[Saved entries]
════════

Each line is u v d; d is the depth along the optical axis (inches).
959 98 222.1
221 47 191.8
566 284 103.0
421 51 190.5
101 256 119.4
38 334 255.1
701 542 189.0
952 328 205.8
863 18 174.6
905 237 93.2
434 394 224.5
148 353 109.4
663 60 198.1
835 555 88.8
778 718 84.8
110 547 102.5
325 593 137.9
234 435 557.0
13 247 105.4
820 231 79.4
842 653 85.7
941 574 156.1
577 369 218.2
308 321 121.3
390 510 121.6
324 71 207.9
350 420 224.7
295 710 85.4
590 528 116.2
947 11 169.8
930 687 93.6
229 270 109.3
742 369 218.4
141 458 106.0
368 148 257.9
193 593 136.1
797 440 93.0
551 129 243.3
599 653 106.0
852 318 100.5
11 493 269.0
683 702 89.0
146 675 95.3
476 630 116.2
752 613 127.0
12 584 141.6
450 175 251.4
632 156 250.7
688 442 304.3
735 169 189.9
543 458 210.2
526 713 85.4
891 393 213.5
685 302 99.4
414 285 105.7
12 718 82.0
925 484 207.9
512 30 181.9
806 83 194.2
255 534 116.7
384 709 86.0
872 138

════════

All that is wanted is the lines from the one containing "752 613 127.0" through the last line of the records, restated word for word.

752 613 127.0
12 584 141.6
450 175 251.4
632 156 250.7
688 442 304.3
735 169 189.9
543 458 210.2
526 713 85.4
891 393 213.5
685 302 99.4
414 285 105.7
12 718 82.0
925 484 207.9
512 30 181.9
806 83 194.2
255 534 116.7
384 709 86.0
872 138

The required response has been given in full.